"The kind of panic that has swept through the market over the past week isn't healthy - for the public as a whole or for policy makers," ANZ-National Bank chief economist Cameron Bagrie said yesterday.
Recent events reinforced the bank's view that the Reserve Bank needed to be clear in its guidance over the future path for policy, particularly in how long rates were expected to remain low.
Previous policy action - when rate hikes started fairly quickly following the end of the easing cycle - was partly responsible for what was happening in terms of the mad rush to fix rates, he said.
The Reserve Bank needed to stem the panic if it sought more policy traction.
As an economist, Mr Bagrie said he would not normally be drawn to comment on the cut and thrust of daily market moves and would not dwell on them like a trader might.
However, he found it hard to stay silent in the wake of last week's moves across the swaps market which he described as the clearest example of a market gripped by panic he had seen in years.
On one day alone last week, the bellwether two-year swap rate moved up 0.4% only to retreat almost all the way back by the end of the day.
"If that's not panic, we wonder what is.
"The rising in wholesale interest rates and resultant rise in mortgage rates certainly has a lot of people talking and asking questions."
The rise in the two to five-year fixed mortgage rates and the wholesale rates indicated there was further pressure on mortgage rates to move up if left unchecked, he said.
The reasons for the movements were wide and varied but included. -Rising deposit rates had increased the domestic funding costs of financial intermediaries.
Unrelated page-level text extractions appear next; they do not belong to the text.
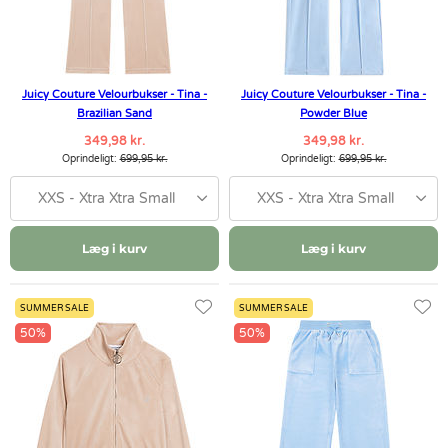
Juicy Couture Velourbukser - Tina -
Juicy Couture Velourbukser - Tina -
Brazilian Sand
Powder Blue
349,98 kr.
349,98 kr.
Oprindeligt:
699,95 kr.
Oprindeligt:
699,95 kr.
XXS - Xtra Xtra Small
XXS - Xtra Xtra Small
Læg i kurv
Læg i kurv
SUMMER SALE
SUMMER SALE
50%
50%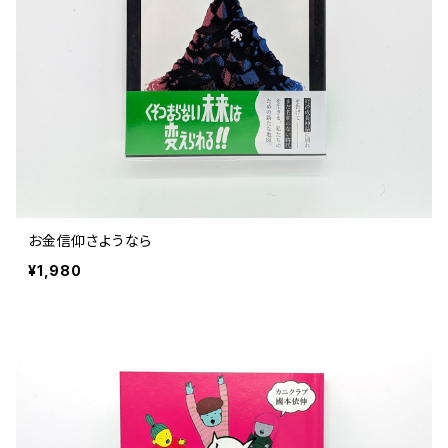
評論 評伝 など
評論 評伝など
評論 評伝 など
食 の 知識 ガイド
仕事 の スタイル
お散歩 街歩き
衣服 ファッション
動物 昆虫
食べ物 の こだわり 思い出
マンガ 絵本 イラスト
旅 お散歩 街歩き
ことば 文章 について
ことば 文章 について
健康 メンタルヘルス
雑貨 生活用品 インテリア
植物 庭 農業
料理 レシピ
マンガ
旅
美術 デザイン
マンガ 絵本 イラストレーション
自然風景 アウトドア
食 の 知識 ガイド
絵本
お散歩 街歩き
美術 現代アート
マンガ
音楽
自然 と ふれあう
イラストレーション
デザイン 建築
絵本
アーティストのこと
動物 昆虫
映画 演劇
美術 デザイン
お金信仰さようなら
評論 作家 の 評伝 など
民芸 工芸
イラストレーション
¥1,980
ディスクガイド
植物 庭
映画 作品解説 作品ガイド
美術 現代アート
カルチャー メディア
音楽
評論 作家 の 評伝 など
音楽評論 音楽史
自然風景 アウトドア
映画 監督論 評伝
デザイン 建築
カルチャー全般
アーティストのこと
歴史 文化史 を 振り返る
映画 演劇
映画 評論 映画史
民芸 工芸
マンガ 特撮 アニメ オカルト
ディスクガイド
日本 の 歴史 史実
映画 作品解説 作品ガイド
世の中 や 社会 のこと
カルチャー メディア
演劇
【 美術手帖 】 バックナンバー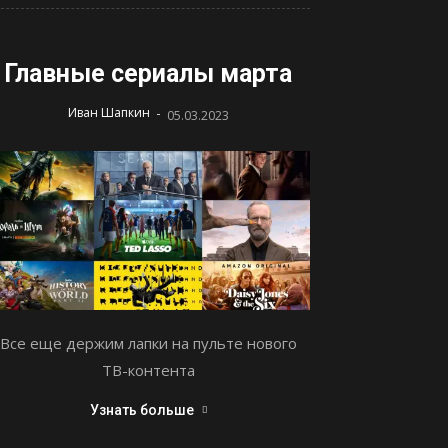
Главные сериалы марта
-
Иван Шапкин
05.03.2023
Все еще держим лапки на пульте нового
ТВ-контента
Узнать больше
There was a lack of liquidity at times in the New Zealand rates market.
The collective desire as a nation to beat the market had shifted into overdrive.
Higher rates encouraged a greater incentive to fix for fear of missing the boat.
The mentality of borrowers remained "old school" and there was a deep desire for the certainty of fixed.
People had been slow to embrace the possibility, which was reality elsewhere, that floating rate borrowing would cost less over the long term.
Stiffer competition in the fixed mortgage market, relative to floating, has kept fixed margins lower, increasing the attractiveness of fixed.
"On top of the list, we have a deep suspicion that the frenzy that has developed is also symptomatic of burgeoning household stress.
"In such circumstances, even small changes can become relevant."
Cash-strapped households were looking at all possible avenues to free up some cashflow, Mr Bagrie said.
Going to a fixed rate when it offered a small advantage over floating rates was one way to do that.
Having certainty over mortgage payments was another added attraction.
Few households would have the stomach to stand by and watch fixed rates move higher.